A rapid identification model of mine water inrush based on PSO-XGBoost

Mine water inrush is one of the main threats to mine safety production. Rapid analysis of the cause of water inrush and accurate identification of water inrush source are the key steps of mine water inrush disaster control. In order to effectively prevent and control mine water inrush disaster and identify mine water inrush source accurately and quickly, a mine water inrush source identification model (PSO-XGBoost) based on particle swarm optimization algorithm (PSO) and limit gradient lifting regression tree (XGBoost) was proposed. The efficiency and accuracy of water inrush source identification were further improved by the efficient parameter global search model, and the model was successfully applied to the Laohutai mine in Fushun coal field, Liaoning Province to verify the practicability of the model. Based on the spectral data of 40 groups of water samples from Laohutai mine, the original spectral data were preprocessed by multiple scattering correction, smoothing denoising, standardization and principal component analysis, and the training set and test set were divided according to the ratio of 7∶3 according to stratified random sampling. Secondly, the individual optimal value and the global optimal value of particles are initialized, and PSO is used to iteratively optimize seven parameters of XGBoost algorithm, such as learning_rate, n_estimatiors, max_depth, etc., to construct the classification and recognition model under the optimal parameter combination.
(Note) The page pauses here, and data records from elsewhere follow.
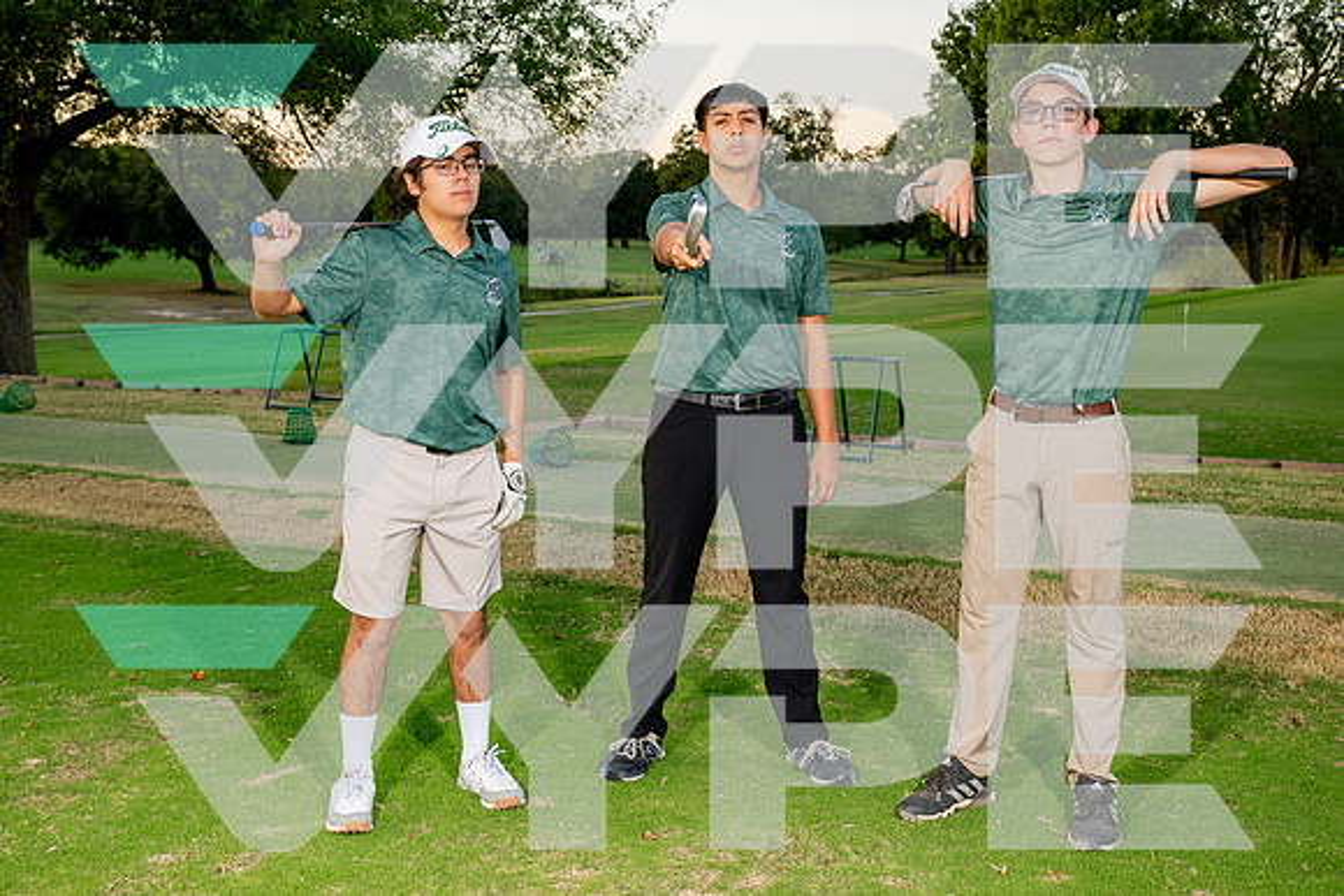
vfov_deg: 29.9
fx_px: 1680
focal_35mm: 45
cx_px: 672
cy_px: 448
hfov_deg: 43.6
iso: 400
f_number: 6.3
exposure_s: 1/200
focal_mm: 44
To further investigate the superiority of the model, the average discrimination accuracy and log loss value were selected as evaluation indexes to compare the classification recognition results of PSO-XGBoost model with PSO-SVM and PSO-RF models, while the generalization ability of each model was evaluated by 100 repetitions of cross-validation. The comparison results showed that the average discrimination accuracies of XGBoost, PSO-SVM, PSO-RF and PSO-XGBoost models for the test set data were 87.76%, 87.56%, 91.67% and 91.67%, respectively. For repeated cross-validation, the average accuracy of XGBoost, PSO-SVM, PSO-RF, and PSO-XGBoost models were 87.76%, 87.56%, 90.63%, and 93.18%, respectively, with corresponding log-loss averages of 0.5453, 0.5460, 0.5623, and 0.4534, respectively. Comprehensive analysis of evaluation indexes shows that PSO-XGBoost model has higher discrimination accuracy and better generalization ability in mine water inrush source identification.